#### Brief
Copy all the lines of the listing below exactly. Skip the images.
________________
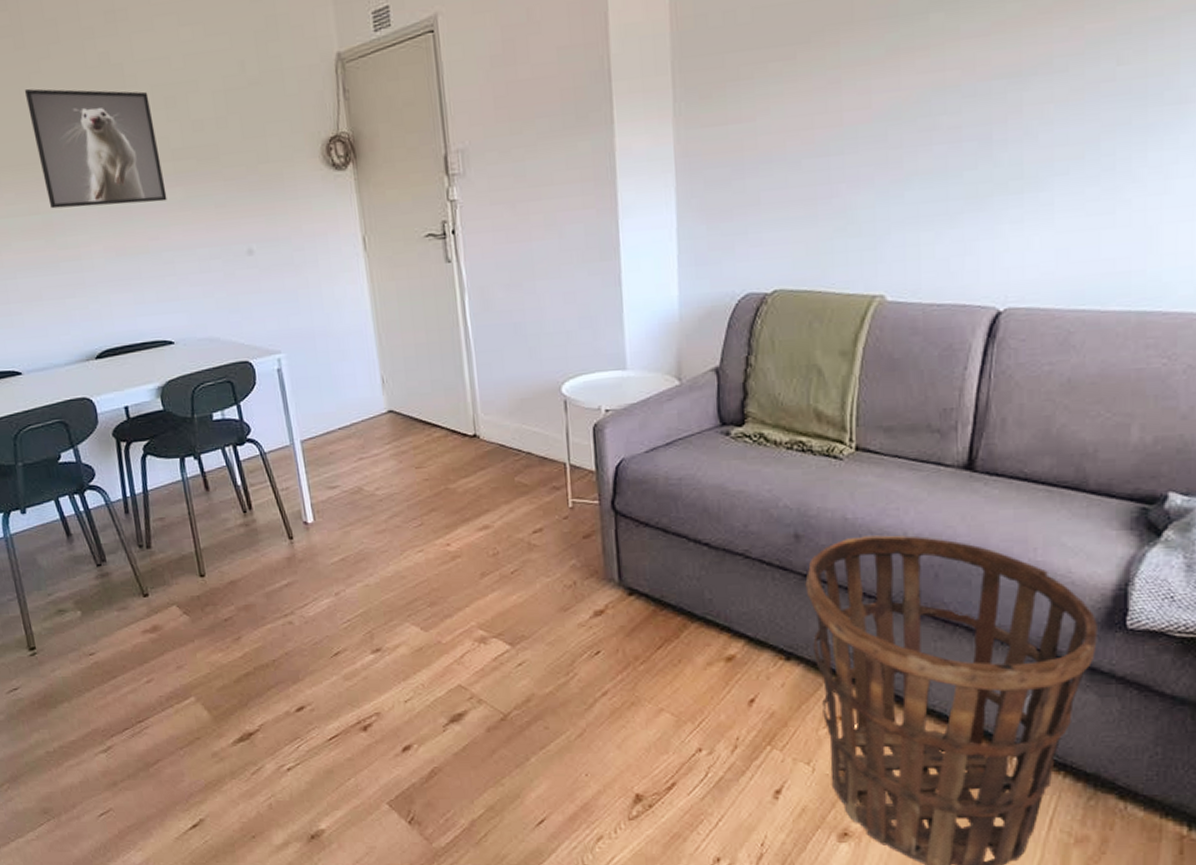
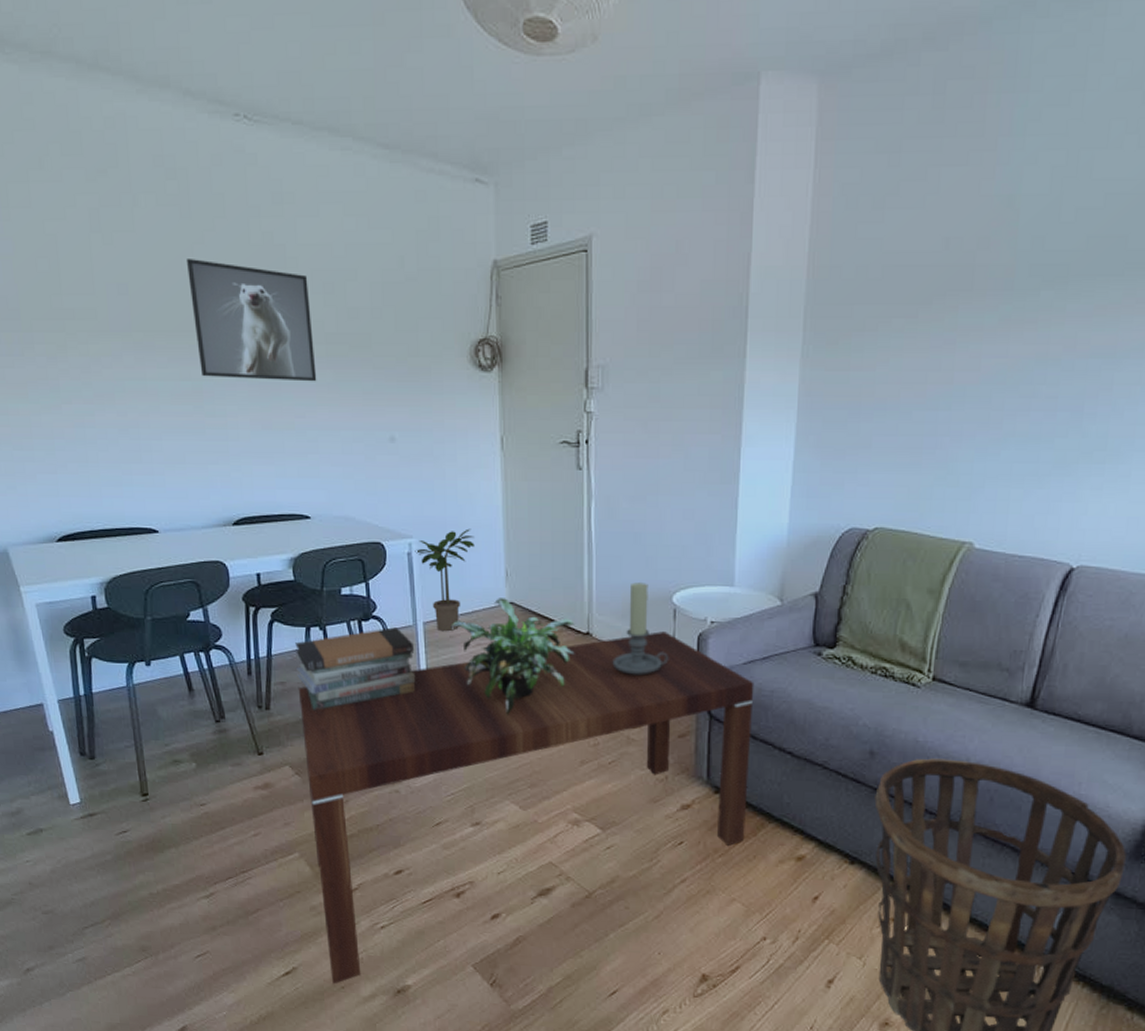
book stack: none [170,449,299,544] -> present [295,627,416,710]
coffee table: none [177,426,667,834] -> present [298,631,755,985]
potted plant: none [284,337,346,449] -> present [415,528,475,632]
potted plant: none [329,406,463,533] -> present [451,598,575,717]
candle holder: none [504,375,563,476] -> present [612,582,668,676]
________________
#### Task answer
book stack: none [170,449,299,544] -> present [295,627,416,710]
coffee table: none [177,426,667,834] -> present [298,631,755,985]
potted plant: none [284,337,346,449] -> present [415,528,475,632]
potted plant: none [329,406,463,533] -> present [451,598,575,717]
candle holder: none [504,375,563,476] -> present [612,582,668,676]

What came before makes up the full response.